* begin Supplied text *

An internet buddy expressed some surprise over my love of Sunday’s “Killing in the Name” cover, which reminded me that I’d written an entire piece for the Dallas Morning News about people being surprised by this side of me, which led me to look for it, which led me to remember that the DMN website is now so entirely changed that my old pieces are really irretrievable. So I decided: What the heck! I’ll re-key it (type it allll out again), and call that a post! And that’s what I did. BEHOLD. (Just please don’t hold me responsible for the headline).

Chris Cornell/Audioslave. God, they put on a good show. Holy jebus.

THIS 40-YEAR-OLD WOULD RATHER BE A ROCKER THAN BE IN ONE.

(c) Dallas Morning News; August 14, 2005

Here’s a list of concerts I’ve attended, or will attend, this summer: Oasis, Jet, Robert Plant, Cake, Green Day, U2. Earlier this year, I saw the Donnas, Franz Ferdinand, the Hives, the Von Bondies. I’d go to shows twice a week, if I could, but once you add baby-sitting costs to the price of tickets….

I’m 40.

To clarify: I’m 40, I have two kids (one in diapers), I carry a mortgage and a car loan, I worry about property tax increases, and more often than not, I’ve got a pacifier in my pocket.

* end Supplied text *

Tasks to perform:
1 - Answer these questions from the concert essay.
(a) In which newspaper did the piece first appear, and on what date?
(b) Which four bands does the writer say were seen "Earlier this year"?
(c) How many kids does the writer have?
2 - Translate this sentence from the concert essay into Spanish: "God, they put on a good show."

* begin Data section *

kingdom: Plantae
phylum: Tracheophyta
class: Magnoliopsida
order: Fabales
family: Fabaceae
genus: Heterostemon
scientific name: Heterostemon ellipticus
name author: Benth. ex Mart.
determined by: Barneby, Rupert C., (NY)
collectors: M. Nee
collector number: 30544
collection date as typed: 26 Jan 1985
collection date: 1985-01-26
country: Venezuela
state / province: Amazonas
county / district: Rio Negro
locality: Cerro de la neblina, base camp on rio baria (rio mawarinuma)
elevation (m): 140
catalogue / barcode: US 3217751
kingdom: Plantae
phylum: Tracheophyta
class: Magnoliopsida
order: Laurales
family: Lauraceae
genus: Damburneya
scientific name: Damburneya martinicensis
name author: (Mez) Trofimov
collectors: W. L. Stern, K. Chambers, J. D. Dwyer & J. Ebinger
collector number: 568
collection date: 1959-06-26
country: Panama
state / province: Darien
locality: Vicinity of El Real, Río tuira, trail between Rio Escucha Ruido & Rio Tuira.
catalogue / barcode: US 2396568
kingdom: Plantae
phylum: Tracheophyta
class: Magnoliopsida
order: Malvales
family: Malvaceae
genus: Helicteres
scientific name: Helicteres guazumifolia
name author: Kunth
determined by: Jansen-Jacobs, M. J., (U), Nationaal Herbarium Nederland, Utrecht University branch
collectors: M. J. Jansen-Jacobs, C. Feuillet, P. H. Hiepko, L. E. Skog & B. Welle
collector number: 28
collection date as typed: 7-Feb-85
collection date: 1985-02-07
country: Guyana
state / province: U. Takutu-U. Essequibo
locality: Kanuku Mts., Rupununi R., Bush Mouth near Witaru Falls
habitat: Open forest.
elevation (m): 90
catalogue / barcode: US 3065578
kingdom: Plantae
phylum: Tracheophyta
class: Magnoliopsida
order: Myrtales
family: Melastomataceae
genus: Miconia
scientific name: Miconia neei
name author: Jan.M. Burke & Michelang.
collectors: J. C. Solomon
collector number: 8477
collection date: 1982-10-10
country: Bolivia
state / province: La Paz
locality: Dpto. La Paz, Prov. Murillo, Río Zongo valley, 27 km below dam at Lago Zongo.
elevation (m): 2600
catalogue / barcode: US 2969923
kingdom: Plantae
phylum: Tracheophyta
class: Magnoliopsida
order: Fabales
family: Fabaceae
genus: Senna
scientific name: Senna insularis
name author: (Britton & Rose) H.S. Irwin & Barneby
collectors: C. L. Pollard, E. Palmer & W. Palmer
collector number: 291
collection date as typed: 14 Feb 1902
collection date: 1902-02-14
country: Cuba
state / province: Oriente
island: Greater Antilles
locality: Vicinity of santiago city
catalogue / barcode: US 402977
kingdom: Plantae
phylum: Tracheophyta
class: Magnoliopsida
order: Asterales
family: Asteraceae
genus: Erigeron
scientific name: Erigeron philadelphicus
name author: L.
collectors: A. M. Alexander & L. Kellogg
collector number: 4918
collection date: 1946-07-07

* end Data section *

Answers to the tasks:
1 -
(a) The Dallas Morning News, on August 14, 2005.
(b) The Donnas, Franz Ferdinand, the Hives and the Von Bondies.
(c) Two, one of them in diapers.

2 - Dios, qué buen espectáculo dieron.